0-4 ヴァルハラでの修行と、神々の思惑
その頃、天界ではヤハウェが密かに動いていた。
悠真と蓮花の体に──「アダム試作零式」と「イブ試作零式」を融合させる準備をしている。
これを見た天使ラグエルが咎める。
『主よ、何をなさっているのですか?』
ヤハウェは軽やかに返す。
『ラグエル……いや、別名で呼ぶ方がいいかもしれんな』
『いいえ、その名はサタンに受肉体を奪われてから捨てています。
それより、土から生まれた人の子に、全属性で作られた試作零式を与えるのは危険です。
扱えぬばかりか、身を滅ぼすでしょう』
ラグエルの懸念を、ヤハウェは一笑に付す。
『問題ない。 “努力は裏切らない”とは良い言葉だ。
この世界に潜り込んだ“鼠”を炙り出すには、彼らほど適した存在もおるまい』
それでも不安を隠そうとしないラグエルに、ヤハウェは言った。
『そんなに心配なら守護天使として二人について行けばよい』
『はあ、わかりました』
ヤハウェは嬉々として、二人の体と試作零式の融合を進めた。
こっそりと。
◆
午前は瀬織津姫様から古神道等を学び、午後は武御雷様の指導で古武術を身につける日々。

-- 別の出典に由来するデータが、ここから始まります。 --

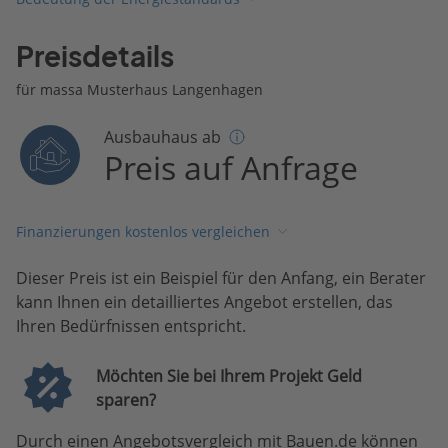
Preisdetails
für massa Musterhaus Langenhagen
Ausbauhaus ab
Preis auf Anfrage
Finanzierungen kostenlos vergleichen
Dieser Preis ist ein Beispiel für den Anfang, ein Berater
kann Ihnen ein detailliertes Angebot erstellen, das
Ihren Bedürfnissen entspricht.
Möchten Sie bei Ihrem Projekt Geld
sparen?
Durch einen Angebotsvergleich mit Bauen.de können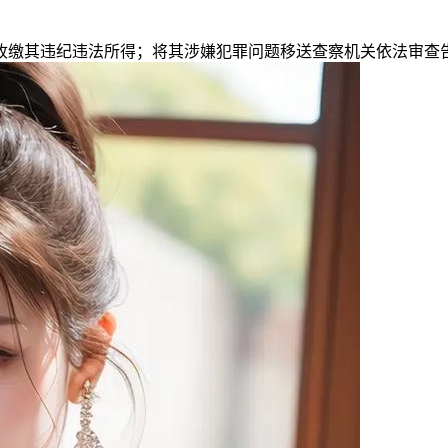
缴其违纪违法所得；将其涉嫌犯罪问题移送查察机关依法审查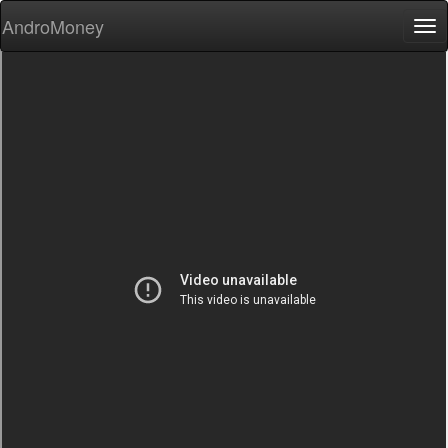
AndroMoney
Tog
nav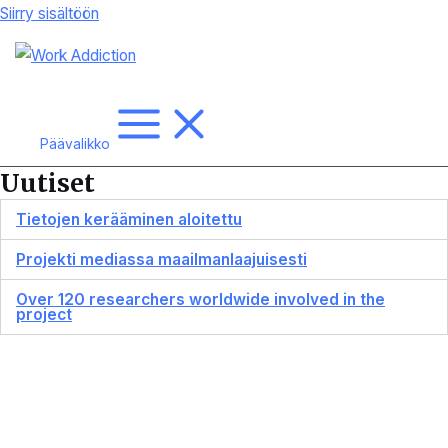
Siirry sisältöön
Päävalikko
Uutiset
Tietojen kerääminen aloitettu
Projekti mediassa maailmanlaajuisesti
Over 120 researchers worldwide involved in the
project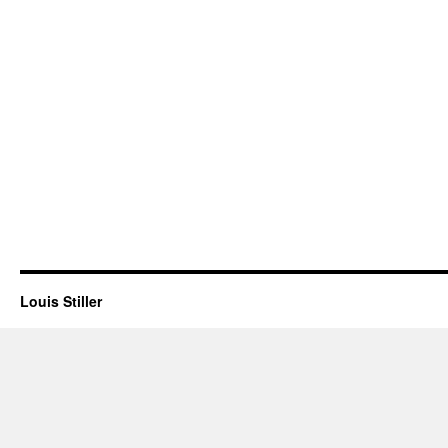
Louis Stiller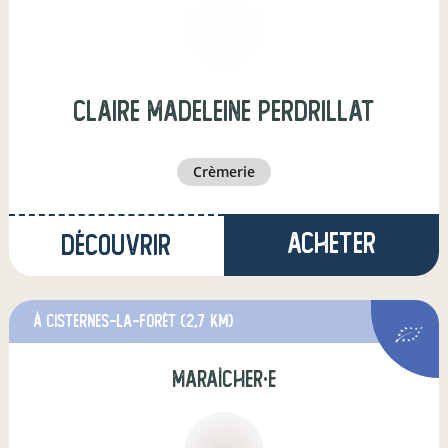
claire madeleine perdrillat
crèmerie
Acheter
Découvrir
à Cisternes-la-Forêt
(2,7 km)
maraîcher·e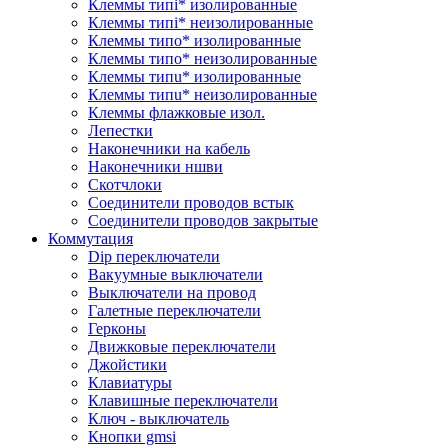
Клеммы типi* изолированные
Клеммы типi* неизолированные
Клеммы типo* изолированные
Клеммы типo* неизолированные
Клеммы типu* изолированные
Клеммы типu* неизолированные
Клеммы флажковые изол.
Лепестки
Наконечники на кабель
Наконечники ншви
Скотчлоки
Соединители проводов встык
Соединители проводов закрытые
Коммутация
Dip переключатели
Вакуумные выключатели
Выключатели на провод
Галетные переключатели
Герконы
Движковые переключатели
Джойстики
Клавиатуры
Клавишные переключатели
Ключ - выключатель
Кнопки gmsi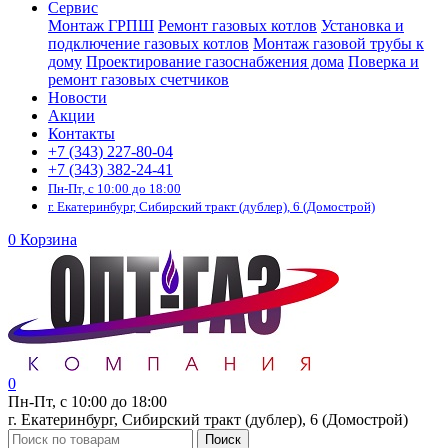
Сервис
Монтаж ГРПШ
Ремонт газовых котлов
Установка и
подключение газовых котлов
Монтаж газовой трубы к
дому
Проектирование газоснабжения дома
Поверка и
ремонт газовых счетчиков
Новости
Акции
Контакты
+7 (343) 227-80-04
+7 (343) 382-24-41
Пн-Пт, с 10:00 до 18:00
г. Екатеринбург, Сибирский тракт (дублер), 6 (Домострой)
0
Корзина
0
Пн-Пт, с 10:00 до 18:00
г. Екатеринбург, Сибирский тракт (дублер), 6 (Домострой)
Поиск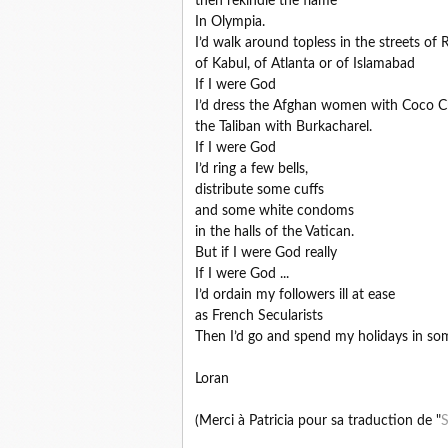
then rekindle the flame
In Olympia.
I’d walk around topless in the streets of 
of Kabul, of Atlanta or of Islamabad
If I were God
I’d dress the Afghan women with Coco C
the Taliban with Burkacharel.
If I were God
I’d ring a few bells,
distribute some cuffs
and some white condoms
in the halls of the Vatican.
But if I were God really
If I were God ...
I’d ordain my followers ill at ease
as French Secularists
Then I’d go and spend my holidays in som
Loran
(Merci à Patricia pour sa traduction de "
S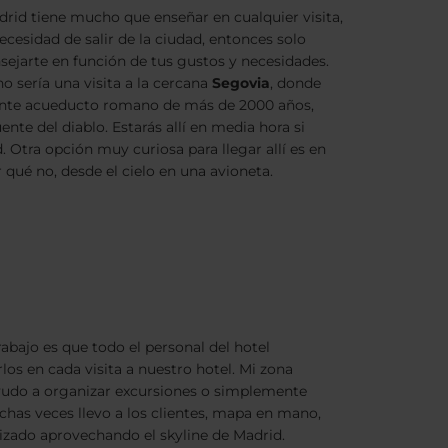
d tiene mucho que enseñar en cualquier visita,
necesidad de salir de la ciudad, entonces solo
jarte en función de tus gustos y necesidades.
sería una visita a la cercana
Segovia
, donde
nte acueducto romano de más de 2000 años,
te del diablo. Estarás allí en media hora si
d. Otra opción muy curiosa para llegar allí es en
 qué no, desde el cielo en una avioneta.
abajo es que todo el personal del hotel
os en cada visita a nuestro hotel. Mi zona
s ayudo a organizar excursiones o simplemente
has veces llevo a los clientes, mapa en mano,
lizado aprovechando el skyline de Madrid.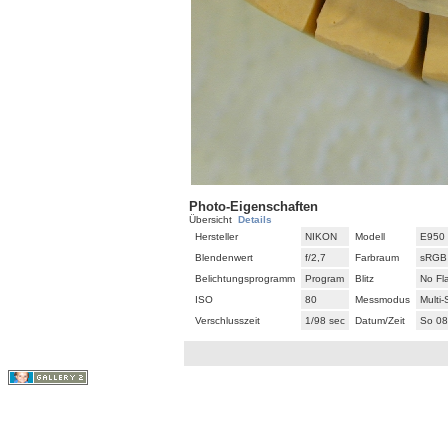
Photo-Eigenschaften
Übersicht
Details
Hersteller
NIKON
Modell
E950
Blendenwert
f/2,7
Farbraum
sRGB
Belichtungsprogramm
Program
Blitz
No Fl
ISO
80
Messmodus
Multi
Verschlusszeit
1/98 sec
Datum/Zeit
So 08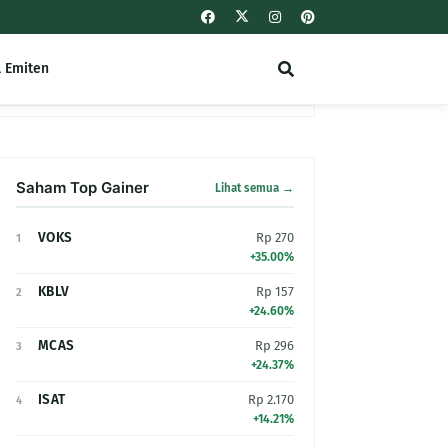
l Emiten
Saham Top Gainer
Lihat semua →
VOKS
Rp 270
1
+35.00%
KBLV
Rp 157
2
+24.60%
MCAS
Rp 296
3
+24.37%
ISAT
Rp 2.170
4
+14.21%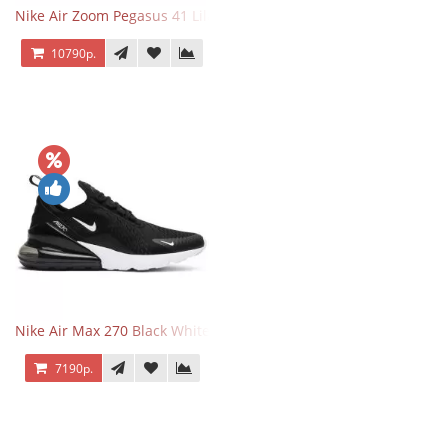
Nike Air Zoom Pegasus 41 Lilac Bloom
10790р.
Nike Air Max 270 Black White
7190р.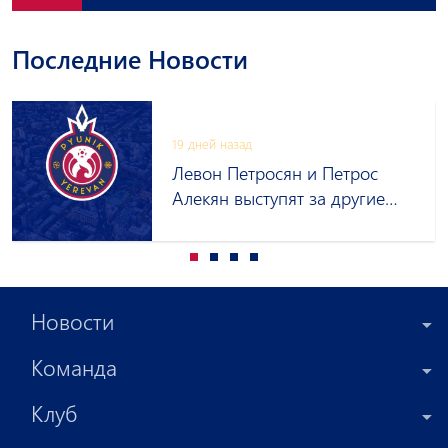
Последние Новости
19 дней назад
Левон Петросян и Петрос
Алекян выступят за другие
клубы на правах аренды
Новости
Команда
Клуб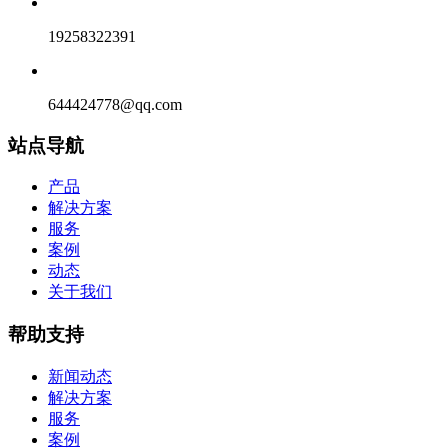
19258322391
644424778@qq.com
站点导航
产品
解决方案
服务
案例
动态
关于我们
帮助支持
新闻动态
解决方案
服务
案例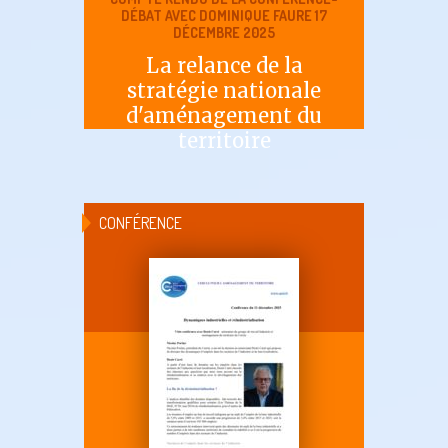
DÉBAT AVEC DOMINIQUE FAURE 17
DÉCEMBRE 2025
La relance de la
stratégie nationale
d'aménagement du
territoire
CONFÉRENCE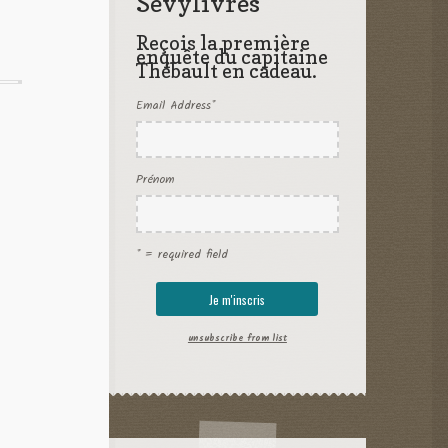
Sevylivres
Reçois la première
enquête du capitaine
Thébault en cadeau.
Email Address
*
Prénom
* = required field
unsubscribe from list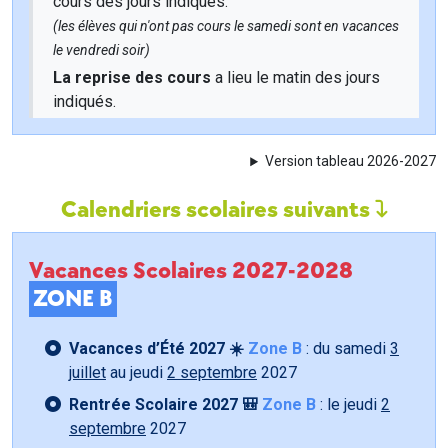
cours des jours indiqués.
(les élèves qui n'ont pas cours le samedi sont en vacances
le vendredi soir)
La reprise des cours
a lieu le matin des jours
indiqués.
Version tableau 2026-2027
Calendriers scolaires suivants
Vacances Scolaires 2027-2028
ZONE B
Vacances d’Été 2027 ☀️
Zone B
: du samedi
3
juillet
au jeudi
2 septembre
2027
Rentrée Scolaire 2027 🎒
Zone B
: le jeudi
2
septembre
2027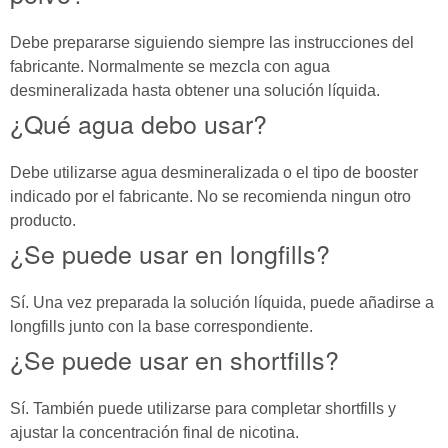
Debe prepararse siguiendo siempre las instrucciones del
fabricante. Normalmente se mezcla con agua
desmineralizada hasta obtener una solución líquida.
¿Qué agua debo usar?
Debe utilizarse agua desmineralizada o el tipo de booster
indicado por el fabricante. No se recomienda ningun otro
producto.
¿Se puede usar en longfills?
Sí. Una vez preparada la solución líquida, puede añadirse a
longfills junto con la base correspondiente.
¿Se puede usar en shortfills?
Sí. También puede utilizarse para completar shortfills y
ajustar la concentración final de nicotina.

西洋魔術を俺はマーリンから学び、蓮花は戦乙女たちと親交を深めながら修行を重ねた。
また、歴代の服部半蔵がヴァルハラで修業をしていたので、忍者の修業も受けた。
二千年に及ぶ修行を経て、ついに須佐之男命から認められ、天界へと戻った。
再び神々が揃い、ミドルアースへの転生か転移かの選択を迫られる。
俺たちは迷わず「転生」を選んだ。
理由は、転移では世界の異物として排除される可能性があるためだ。
容姿は、両親の良いところ取りにしてくれるように頼んだ。
ある神が訝しんで問うたが、俺は冗談めかして答える。
「奇抜な容姿では、母親の不貞が疑われます」
その一言に神々は笑い、納得してくれた。
神々からは、特別に以下の三つのスキルが与えられた。
多言語理解・通話、アカシックレコードへのアクセス権、ストレージ。
これらは二人への“お土産”のように手渡され、転生の儀式が始まる。
サービスだから貰っていけとの事だ。
また、ストレージには修行前後に使っていた武具や術用の道具一式、ラジエルの書の写本に、ミスカトニック大学で借りた魔導書等が入っていた。
レンカも同様のようだ。 違いは魔導書の代わりに聖魔術の書が入っているという点。
天照大御神は「汝らの光は世界を照らすだろう」と告げ、
月読命は「均衡を忘れるな」と諭す。
須佐之男命は「力は恐れるものではない」と力強く告げ、
瀬織津姫命は「絆こそ、祓いの本質である」と最後の助言を与える。
光が闇へと変わり、二人の魂は新たな世界へと流れ込んでいった。
光景は静かに幕を下ろし、胸には淡い安堵と、言葉にならない小さな不安だけが残った。
だが確かなのは、ここから全てが始まるということ。
二人はまだ幼いが、すでにその胸には未来を変える種が蒔かれている。